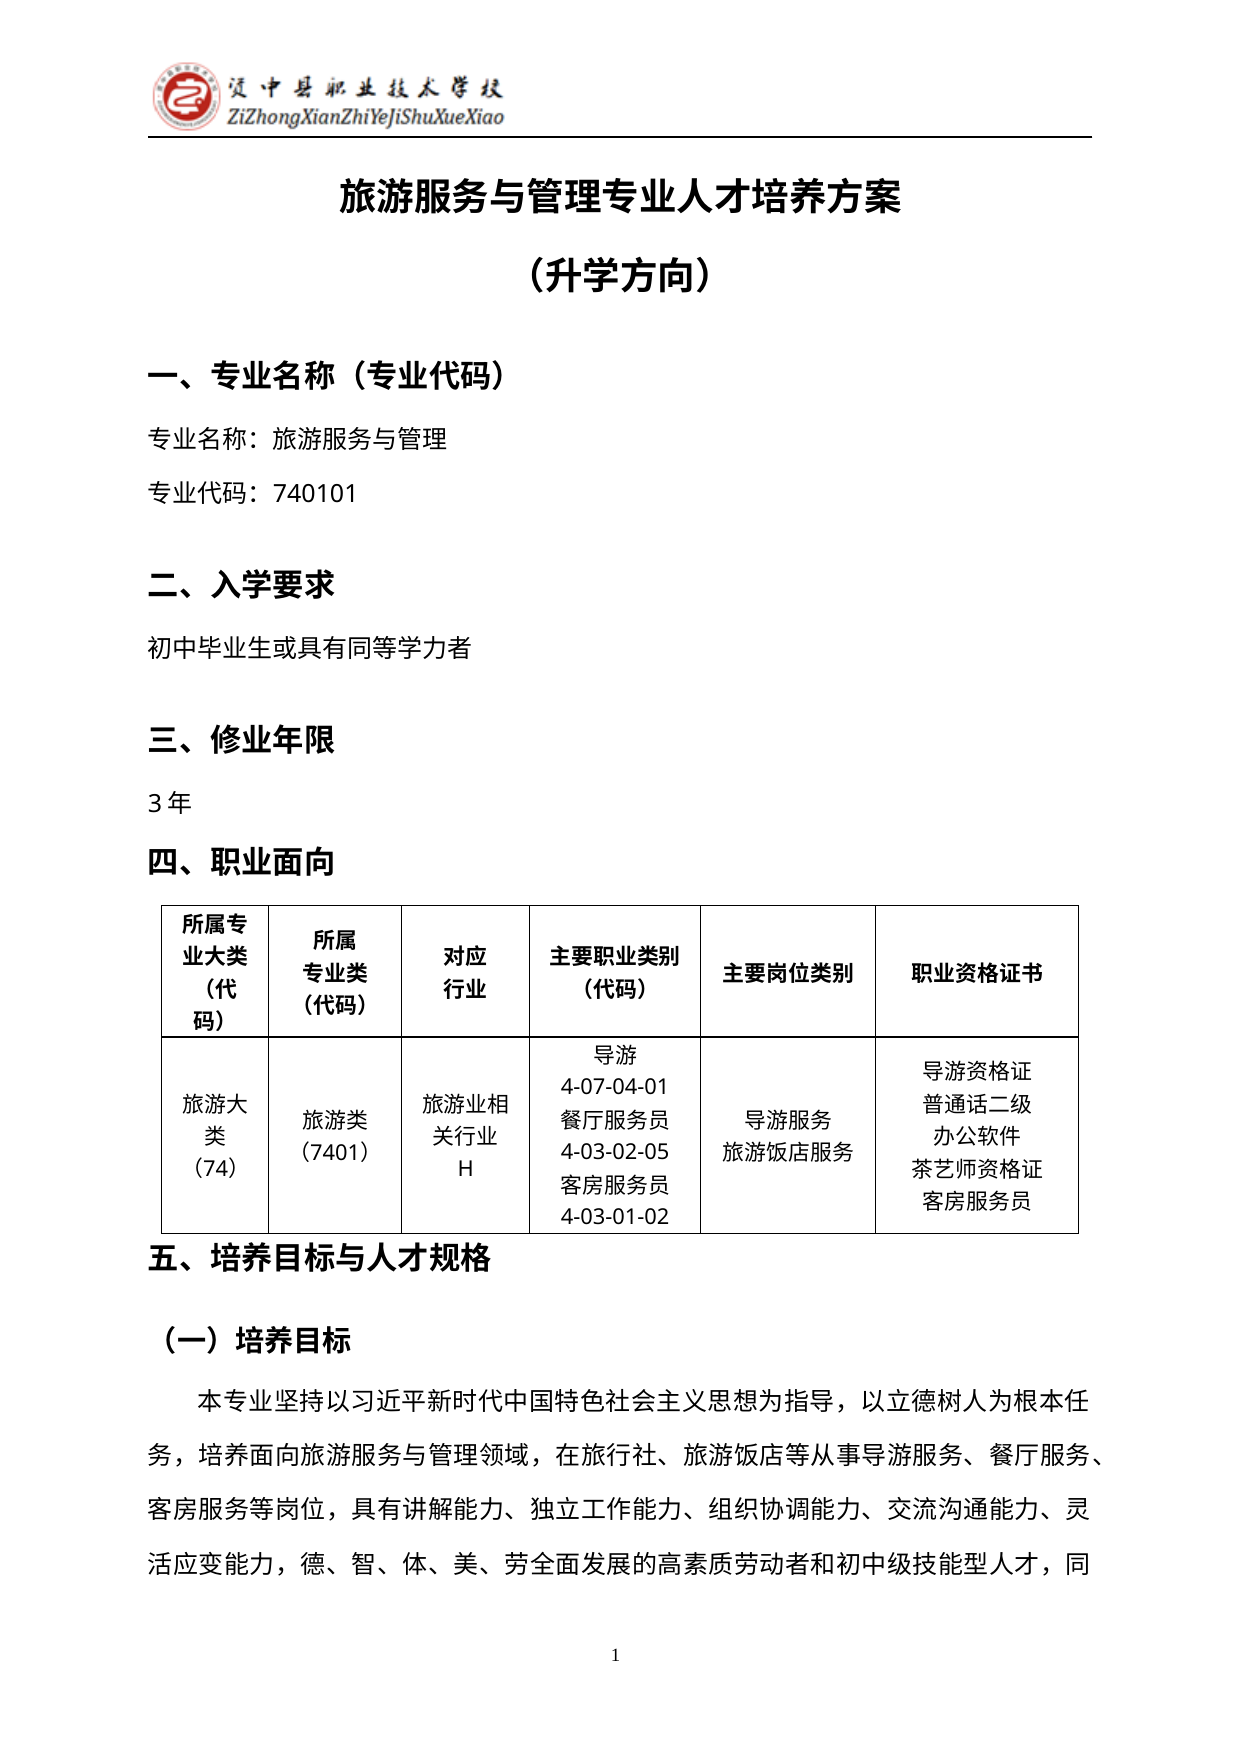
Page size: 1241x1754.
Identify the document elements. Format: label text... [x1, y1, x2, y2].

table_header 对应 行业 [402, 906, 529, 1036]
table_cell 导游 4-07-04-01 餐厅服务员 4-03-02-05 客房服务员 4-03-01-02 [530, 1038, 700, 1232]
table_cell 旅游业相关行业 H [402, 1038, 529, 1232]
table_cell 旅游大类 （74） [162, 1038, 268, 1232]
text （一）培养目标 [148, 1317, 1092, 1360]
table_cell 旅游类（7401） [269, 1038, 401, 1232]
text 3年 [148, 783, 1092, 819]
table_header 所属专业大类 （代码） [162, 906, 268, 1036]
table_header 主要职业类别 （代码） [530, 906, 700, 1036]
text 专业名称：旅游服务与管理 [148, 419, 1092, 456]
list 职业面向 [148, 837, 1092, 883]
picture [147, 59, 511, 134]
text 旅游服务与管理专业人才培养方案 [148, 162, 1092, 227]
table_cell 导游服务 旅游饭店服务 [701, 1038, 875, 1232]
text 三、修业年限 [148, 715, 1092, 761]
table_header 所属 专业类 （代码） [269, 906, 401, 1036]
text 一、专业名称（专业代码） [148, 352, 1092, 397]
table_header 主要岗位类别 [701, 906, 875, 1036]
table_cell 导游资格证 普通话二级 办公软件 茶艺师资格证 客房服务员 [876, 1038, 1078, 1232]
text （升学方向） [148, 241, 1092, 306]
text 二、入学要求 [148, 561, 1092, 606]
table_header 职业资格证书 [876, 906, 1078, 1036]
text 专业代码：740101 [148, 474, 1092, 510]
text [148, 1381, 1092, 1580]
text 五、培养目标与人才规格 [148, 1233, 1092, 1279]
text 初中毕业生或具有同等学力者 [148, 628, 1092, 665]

--

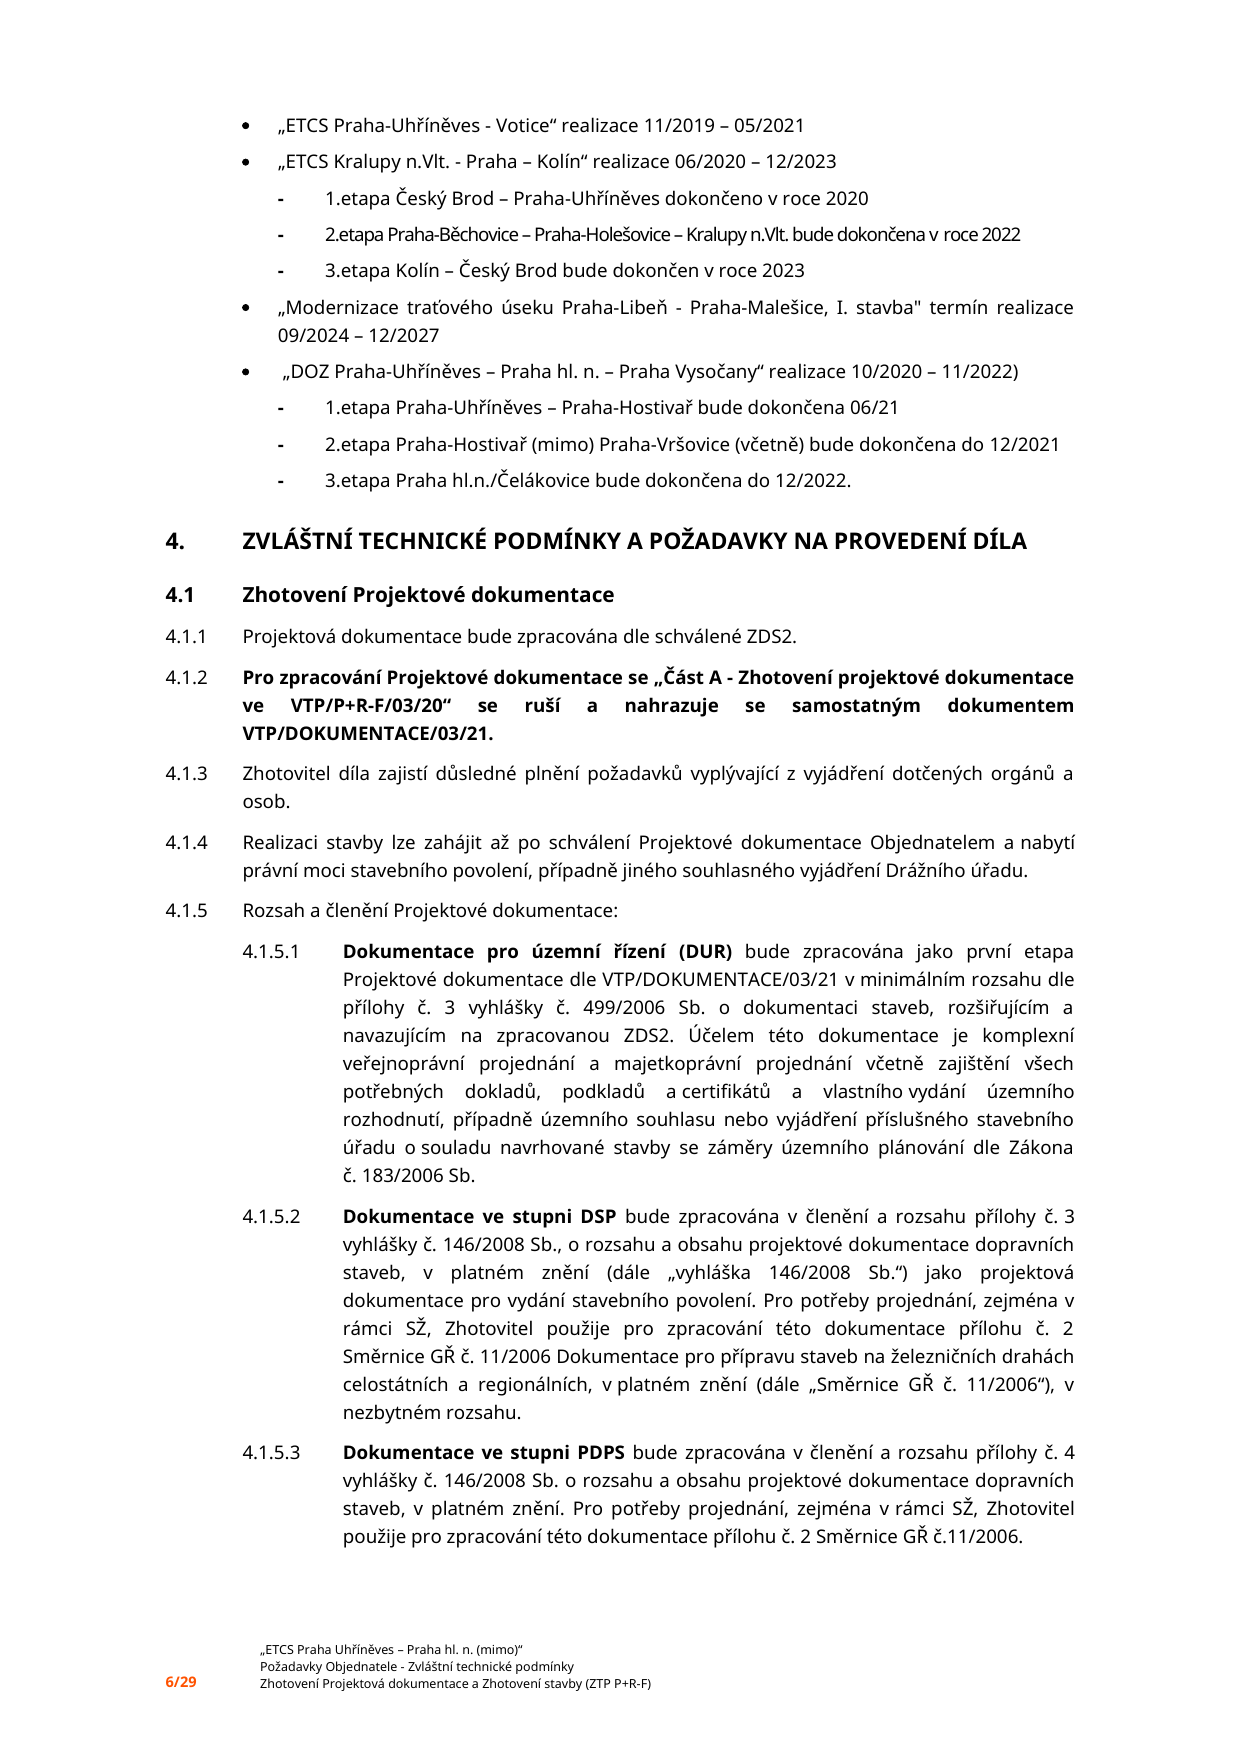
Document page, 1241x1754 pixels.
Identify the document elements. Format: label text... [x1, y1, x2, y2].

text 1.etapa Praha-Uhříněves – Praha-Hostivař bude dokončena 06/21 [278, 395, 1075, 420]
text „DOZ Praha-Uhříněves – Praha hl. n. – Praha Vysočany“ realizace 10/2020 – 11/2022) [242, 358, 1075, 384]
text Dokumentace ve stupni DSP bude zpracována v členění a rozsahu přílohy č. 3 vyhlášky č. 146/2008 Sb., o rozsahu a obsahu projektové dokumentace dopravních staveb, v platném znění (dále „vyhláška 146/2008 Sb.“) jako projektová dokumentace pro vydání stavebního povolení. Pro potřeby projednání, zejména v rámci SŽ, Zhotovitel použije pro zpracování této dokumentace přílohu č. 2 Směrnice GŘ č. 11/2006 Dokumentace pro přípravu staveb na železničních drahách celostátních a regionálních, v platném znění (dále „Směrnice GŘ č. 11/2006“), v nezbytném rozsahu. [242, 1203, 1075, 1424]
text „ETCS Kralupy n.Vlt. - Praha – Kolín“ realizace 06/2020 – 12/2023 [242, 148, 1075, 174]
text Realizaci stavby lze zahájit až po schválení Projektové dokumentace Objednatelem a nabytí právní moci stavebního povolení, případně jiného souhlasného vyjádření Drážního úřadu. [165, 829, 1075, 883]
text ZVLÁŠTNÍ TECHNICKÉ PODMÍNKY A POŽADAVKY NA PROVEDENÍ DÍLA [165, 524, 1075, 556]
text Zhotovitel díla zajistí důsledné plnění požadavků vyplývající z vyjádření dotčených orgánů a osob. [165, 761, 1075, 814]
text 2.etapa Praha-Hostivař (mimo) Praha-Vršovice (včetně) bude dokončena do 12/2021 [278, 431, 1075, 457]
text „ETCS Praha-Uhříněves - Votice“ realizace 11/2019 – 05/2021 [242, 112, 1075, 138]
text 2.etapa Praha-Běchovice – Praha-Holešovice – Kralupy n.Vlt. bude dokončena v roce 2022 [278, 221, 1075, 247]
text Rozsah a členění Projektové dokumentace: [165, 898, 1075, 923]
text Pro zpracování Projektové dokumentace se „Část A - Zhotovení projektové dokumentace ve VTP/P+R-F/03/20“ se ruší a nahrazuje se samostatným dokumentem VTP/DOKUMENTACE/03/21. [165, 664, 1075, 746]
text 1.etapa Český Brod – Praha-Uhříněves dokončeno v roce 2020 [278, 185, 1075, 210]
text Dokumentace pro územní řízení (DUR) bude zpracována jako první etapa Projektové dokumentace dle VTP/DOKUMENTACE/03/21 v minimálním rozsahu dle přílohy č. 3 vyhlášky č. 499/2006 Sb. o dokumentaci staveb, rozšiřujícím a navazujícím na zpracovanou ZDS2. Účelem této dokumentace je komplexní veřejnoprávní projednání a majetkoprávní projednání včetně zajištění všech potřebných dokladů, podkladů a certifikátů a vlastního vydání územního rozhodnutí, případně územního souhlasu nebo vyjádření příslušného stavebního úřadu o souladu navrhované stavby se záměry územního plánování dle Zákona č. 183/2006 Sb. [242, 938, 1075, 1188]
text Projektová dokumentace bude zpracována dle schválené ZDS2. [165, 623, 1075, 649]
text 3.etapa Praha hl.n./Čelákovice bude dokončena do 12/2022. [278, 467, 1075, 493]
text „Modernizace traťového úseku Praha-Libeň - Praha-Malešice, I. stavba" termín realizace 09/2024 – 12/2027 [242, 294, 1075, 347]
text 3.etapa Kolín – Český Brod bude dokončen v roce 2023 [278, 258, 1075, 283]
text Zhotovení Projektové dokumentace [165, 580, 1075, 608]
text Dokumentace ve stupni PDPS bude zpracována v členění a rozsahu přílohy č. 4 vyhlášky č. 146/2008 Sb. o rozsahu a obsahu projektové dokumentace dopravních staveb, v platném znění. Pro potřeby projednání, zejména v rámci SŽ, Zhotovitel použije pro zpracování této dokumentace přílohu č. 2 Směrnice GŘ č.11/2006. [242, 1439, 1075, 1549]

### Directive
Using the records, work out how many lines include "stavby", and reply with that number alone.

### Answer for the task
2